Note: if you created a multi-regional bucket, you'll want to change the --location
parameter
gcloud eventarc triggers create my-crf-summary-trigger \
--location=$REGION \
--destination-run-service=$FUNCTION_NAME \
--destination-run-region=$REGION \
--event-filters="type=google.cloud.storage.object.v1.finalized" \
--event-filters="bucket=$BUCKET_DOCS_NAME" \
--service-account=$SERVICE_ACCOUNT_ADDRESS
9. Test your function
Upload a plain text file for summarization. Don't know what to summarize? Ask Gemini for a quick 1-2 page description of the history of dogs! Then upload that plain text file to your $BUCKET_DOCS_NAME
bucket for the Gemma3:4b model to write a summary to the function logs.
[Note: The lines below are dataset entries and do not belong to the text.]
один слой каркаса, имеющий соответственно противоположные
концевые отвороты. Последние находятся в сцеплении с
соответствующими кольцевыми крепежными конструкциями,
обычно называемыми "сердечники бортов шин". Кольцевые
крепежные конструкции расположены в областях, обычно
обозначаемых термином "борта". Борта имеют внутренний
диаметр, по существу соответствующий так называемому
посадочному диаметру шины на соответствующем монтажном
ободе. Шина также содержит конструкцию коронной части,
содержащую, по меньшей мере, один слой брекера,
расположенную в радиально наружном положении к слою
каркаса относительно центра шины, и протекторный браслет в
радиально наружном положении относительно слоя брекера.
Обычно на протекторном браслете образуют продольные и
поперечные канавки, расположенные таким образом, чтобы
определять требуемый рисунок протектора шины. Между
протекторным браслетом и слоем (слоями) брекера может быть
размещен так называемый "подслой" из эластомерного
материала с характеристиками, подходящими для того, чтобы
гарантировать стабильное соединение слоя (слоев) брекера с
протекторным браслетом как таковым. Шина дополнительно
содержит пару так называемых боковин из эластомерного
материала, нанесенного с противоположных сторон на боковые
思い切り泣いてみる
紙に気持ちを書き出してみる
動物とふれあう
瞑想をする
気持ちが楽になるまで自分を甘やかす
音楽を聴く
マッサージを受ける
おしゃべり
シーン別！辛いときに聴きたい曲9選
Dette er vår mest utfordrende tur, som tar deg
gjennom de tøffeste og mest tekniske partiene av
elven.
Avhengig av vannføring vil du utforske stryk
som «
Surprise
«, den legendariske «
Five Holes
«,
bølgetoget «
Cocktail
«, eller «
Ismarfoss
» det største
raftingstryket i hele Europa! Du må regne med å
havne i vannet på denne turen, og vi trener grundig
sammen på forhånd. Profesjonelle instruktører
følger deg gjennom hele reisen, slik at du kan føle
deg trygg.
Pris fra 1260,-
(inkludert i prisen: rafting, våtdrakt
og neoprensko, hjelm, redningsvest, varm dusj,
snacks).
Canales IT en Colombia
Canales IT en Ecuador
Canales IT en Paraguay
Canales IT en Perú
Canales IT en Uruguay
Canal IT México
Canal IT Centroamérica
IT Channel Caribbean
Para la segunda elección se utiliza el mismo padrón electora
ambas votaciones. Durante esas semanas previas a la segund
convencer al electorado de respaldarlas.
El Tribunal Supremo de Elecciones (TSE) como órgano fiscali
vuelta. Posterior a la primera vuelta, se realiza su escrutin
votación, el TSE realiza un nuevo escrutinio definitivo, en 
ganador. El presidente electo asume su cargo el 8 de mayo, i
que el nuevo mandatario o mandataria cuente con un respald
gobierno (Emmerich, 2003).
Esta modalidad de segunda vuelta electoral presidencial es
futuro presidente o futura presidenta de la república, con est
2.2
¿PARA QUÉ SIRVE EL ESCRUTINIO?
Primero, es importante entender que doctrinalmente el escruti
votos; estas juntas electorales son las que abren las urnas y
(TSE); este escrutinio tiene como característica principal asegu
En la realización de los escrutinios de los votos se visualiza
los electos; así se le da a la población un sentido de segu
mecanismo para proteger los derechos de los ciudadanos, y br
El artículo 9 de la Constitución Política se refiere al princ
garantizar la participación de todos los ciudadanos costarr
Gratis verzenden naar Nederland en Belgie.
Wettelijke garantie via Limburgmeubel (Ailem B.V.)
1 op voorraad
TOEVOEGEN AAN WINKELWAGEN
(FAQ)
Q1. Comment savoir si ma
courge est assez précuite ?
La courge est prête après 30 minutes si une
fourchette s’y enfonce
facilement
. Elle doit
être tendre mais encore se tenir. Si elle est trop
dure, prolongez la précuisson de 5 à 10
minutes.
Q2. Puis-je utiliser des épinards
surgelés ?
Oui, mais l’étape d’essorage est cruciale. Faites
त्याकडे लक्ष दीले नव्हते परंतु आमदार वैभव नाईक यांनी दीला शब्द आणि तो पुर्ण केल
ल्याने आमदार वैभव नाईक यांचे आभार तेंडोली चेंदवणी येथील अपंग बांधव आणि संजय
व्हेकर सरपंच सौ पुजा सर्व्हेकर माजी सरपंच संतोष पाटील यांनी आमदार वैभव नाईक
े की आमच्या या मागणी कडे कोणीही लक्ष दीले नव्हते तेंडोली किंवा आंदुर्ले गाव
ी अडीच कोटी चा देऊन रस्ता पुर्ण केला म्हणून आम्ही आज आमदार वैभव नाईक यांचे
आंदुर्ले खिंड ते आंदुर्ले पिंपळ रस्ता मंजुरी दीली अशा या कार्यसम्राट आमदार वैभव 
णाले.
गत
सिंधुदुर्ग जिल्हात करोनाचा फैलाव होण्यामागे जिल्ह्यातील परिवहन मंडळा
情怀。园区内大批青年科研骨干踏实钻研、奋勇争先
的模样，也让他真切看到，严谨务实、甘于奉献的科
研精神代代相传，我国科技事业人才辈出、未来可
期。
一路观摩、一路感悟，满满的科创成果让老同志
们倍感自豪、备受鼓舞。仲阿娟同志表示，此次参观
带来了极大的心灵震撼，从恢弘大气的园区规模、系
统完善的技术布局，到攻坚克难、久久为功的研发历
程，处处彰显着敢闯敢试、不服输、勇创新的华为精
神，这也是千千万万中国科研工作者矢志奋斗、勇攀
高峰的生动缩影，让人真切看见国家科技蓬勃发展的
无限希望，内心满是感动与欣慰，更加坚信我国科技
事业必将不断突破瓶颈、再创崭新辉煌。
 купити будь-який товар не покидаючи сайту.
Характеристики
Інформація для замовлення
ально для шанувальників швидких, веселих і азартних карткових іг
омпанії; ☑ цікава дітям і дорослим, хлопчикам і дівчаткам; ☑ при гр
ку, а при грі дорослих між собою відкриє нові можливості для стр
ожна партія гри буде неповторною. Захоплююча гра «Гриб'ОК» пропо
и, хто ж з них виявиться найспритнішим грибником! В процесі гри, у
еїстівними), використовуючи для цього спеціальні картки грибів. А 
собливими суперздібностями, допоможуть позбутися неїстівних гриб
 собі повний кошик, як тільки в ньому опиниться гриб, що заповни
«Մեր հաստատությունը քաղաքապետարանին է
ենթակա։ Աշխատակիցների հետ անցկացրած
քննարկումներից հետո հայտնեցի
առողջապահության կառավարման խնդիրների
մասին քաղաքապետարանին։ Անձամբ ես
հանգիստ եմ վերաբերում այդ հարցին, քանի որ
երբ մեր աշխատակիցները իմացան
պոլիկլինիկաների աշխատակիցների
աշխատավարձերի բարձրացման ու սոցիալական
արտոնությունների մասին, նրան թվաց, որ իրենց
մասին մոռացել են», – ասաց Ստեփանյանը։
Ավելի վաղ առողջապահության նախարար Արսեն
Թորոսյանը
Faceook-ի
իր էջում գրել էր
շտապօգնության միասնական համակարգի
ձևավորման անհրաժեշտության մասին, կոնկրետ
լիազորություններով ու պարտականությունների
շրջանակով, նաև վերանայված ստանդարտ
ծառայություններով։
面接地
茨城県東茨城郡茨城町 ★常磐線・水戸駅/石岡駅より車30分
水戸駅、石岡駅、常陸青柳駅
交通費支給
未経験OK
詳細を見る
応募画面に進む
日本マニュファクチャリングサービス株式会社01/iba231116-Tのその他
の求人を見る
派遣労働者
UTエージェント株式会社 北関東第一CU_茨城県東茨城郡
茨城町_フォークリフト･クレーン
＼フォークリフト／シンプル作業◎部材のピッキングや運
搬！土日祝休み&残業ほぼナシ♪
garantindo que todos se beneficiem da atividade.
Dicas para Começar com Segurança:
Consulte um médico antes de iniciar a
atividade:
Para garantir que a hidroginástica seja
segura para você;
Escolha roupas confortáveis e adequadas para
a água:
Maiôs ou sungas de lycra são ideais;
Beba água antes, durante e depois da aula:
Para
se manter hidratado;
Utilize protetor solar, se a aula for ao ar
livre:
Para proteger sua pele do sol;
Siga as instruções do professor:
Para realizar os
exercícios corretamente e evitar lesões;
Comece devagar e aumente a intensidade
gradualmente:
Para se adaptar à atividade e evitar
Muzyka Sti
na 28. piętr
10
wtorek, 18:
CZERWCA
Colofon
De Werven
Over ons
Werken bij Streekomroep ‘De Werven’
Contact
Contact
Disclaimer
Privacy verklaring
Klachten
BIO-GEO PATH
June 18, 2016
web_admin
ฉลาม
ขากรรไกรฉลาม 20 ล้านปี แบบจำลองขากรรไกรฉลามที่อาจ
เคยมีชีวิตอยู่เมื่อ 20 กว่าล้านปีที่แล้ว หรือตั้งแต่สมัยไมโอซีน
In the logs, you'll see something similar to the following:
---------------
Processing for objects/dogs.txt
---------------
Attempting to download: <YOUR_PROJECT_ID>-codelab-crf-sidecar-gpu-docs/dogs.txt
Sending file to Gemma 3 for summarization
...
Here's a concise summary of the document "Humanity's Best Friend":
The dog's domestication, beginning roughly 20,000-40,000 years ago, represents a unique, deeply intertwined evolutionary partnership with humans, predating the domestication of any other animal
<...>
solidifying their long-standing role as humanity's best friend.
10. Troubleshooting
Here are some errors to typos that you might encounter:
- If you get an error that
PORT 8080 is in use
, make sure your Dockerfile for your Ollama sidecar is using port 11434. Also make sure you are using the correct sidecar image in case you have multiple Ollama images in your AR repo. The Cloud Run function serves on port 8080, and if you used a different Ollama image as the sidecar that is also serving on 8080, you'll run into this error. - If you get error
failed to build: (error ID: 7485c5b6): function.js does not exist
, make sure that your package.json and tsconfig.json files are at the same level as the src directory. - If you get error
ERROR: (gcloud.run.services.replace) spec.template.spec.node_selector: Max instances must be set to 4 or fewer in order to set GPU requirements.
, in your YAML file, changeautoscaling.knative.dev/maxScale: '100'
to 1 or to something less than or equal to your GPU quota.